For unmanaged C++ with the same convenient syntax, no.

But there is support for variable argument lists to functions in C++.

Basically you declare a function with the last parameter being an ellipsis (...), and within the body of the function use the va_start()/va_arg() calls to parse out the supplied parameter list.

This mechanism is not type safe, and the caller could pass anything, so you should clearly document the public interface of the function and what you expect to be passed in.

For managed C++ code, see Reed's comments.

OTHER TIPS

Yes. In standard C++, you can use va_arg and the ... syntax. See MSDN for details.

For C++/CLI, There is a shortcut for this.

You do this as:

void TheMethod( String^ firstArgument, ... array<Object^>^ variableArgs );

See this blog post for details.

Nowadays, with modern C++, you can use modern type-safe practices for variadic functions.

Use either variadic templates or std::initializer_list if all your arguments have the same type

With variadic template, you use recursion to go through a variadic parameter list. Variadic template example:

template<class T>
void MyFoo(T arg)
{
    DoSomething(arg);
}
template<class T, class... R>
void MyFoo(T arg, R... rest)
{
    DoSomething(arg);
    // If "rest" only has one argument, it will call the above function
    // Otherwise, it will call this function again, with the first argument
    // from "rest" becoming "arg"
    MyFoo(rest...); 
}

int main()
{
    MyFoo(2, 5.f, 'a');
}

This guarantees that if DoSomething, or any other code you run before the recursive call to MyFoo, has an overload for the type of each argument you pass to the function MyFoo, that exact overload will get called.

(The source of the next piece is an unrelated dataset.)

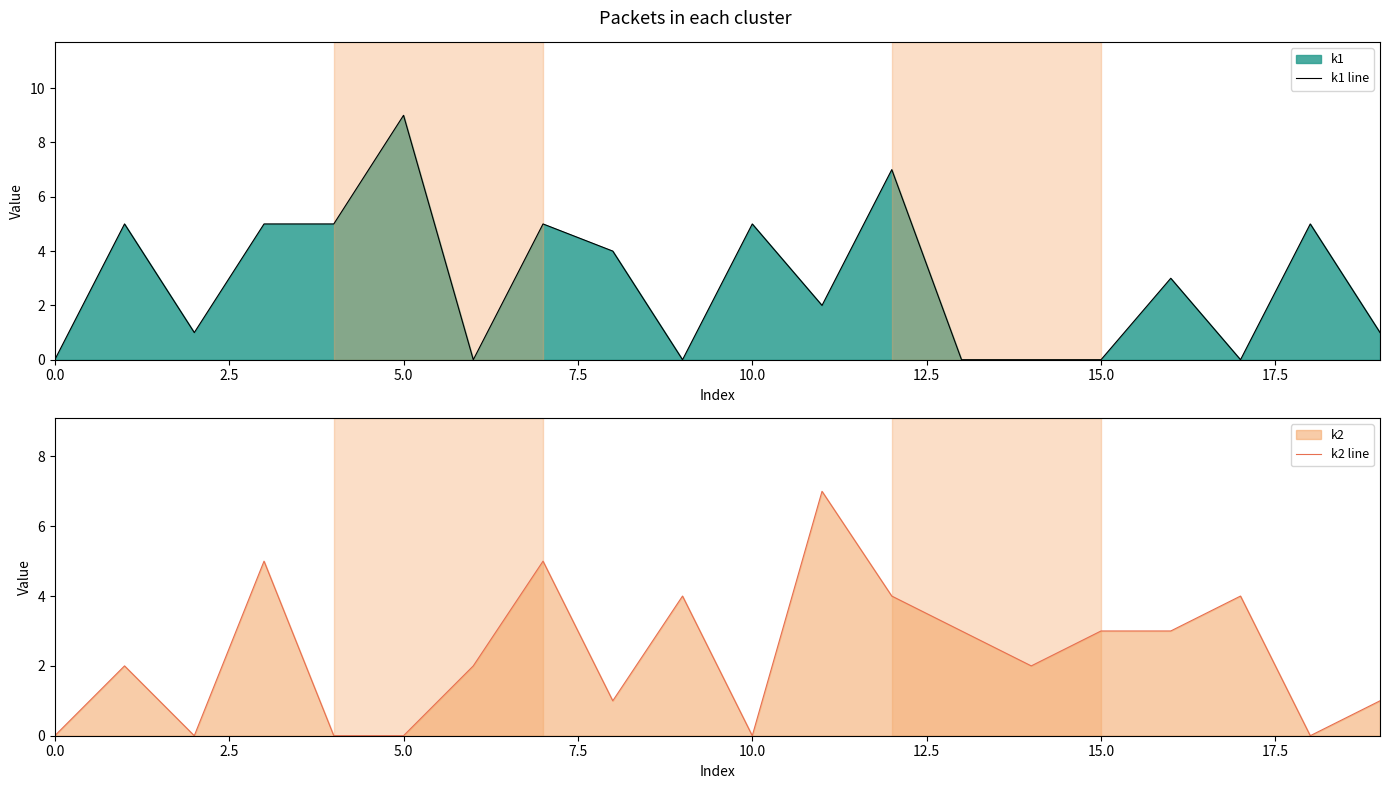

What position from the left is 15?

16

With std::initializer_list, you use a simple foreach loop to go through the arguments

template<class T>
void MyFoo(std::initializer_list<T> args)
{
    for(auto&& arg : args)
    {
        DoSomething(arg);
    }
}
int main()
{
    MyFoo({2, 4, 5, 8, 1, 0}); // All the arguments have to have the same type
}

There is a named parameters library in boost (if I understood correctly what params in C# are). It allows writing functions like this:

int y = lib::f(_name = "bob", _index = 2);

Can't tell anything about if there is a significant overhead involved.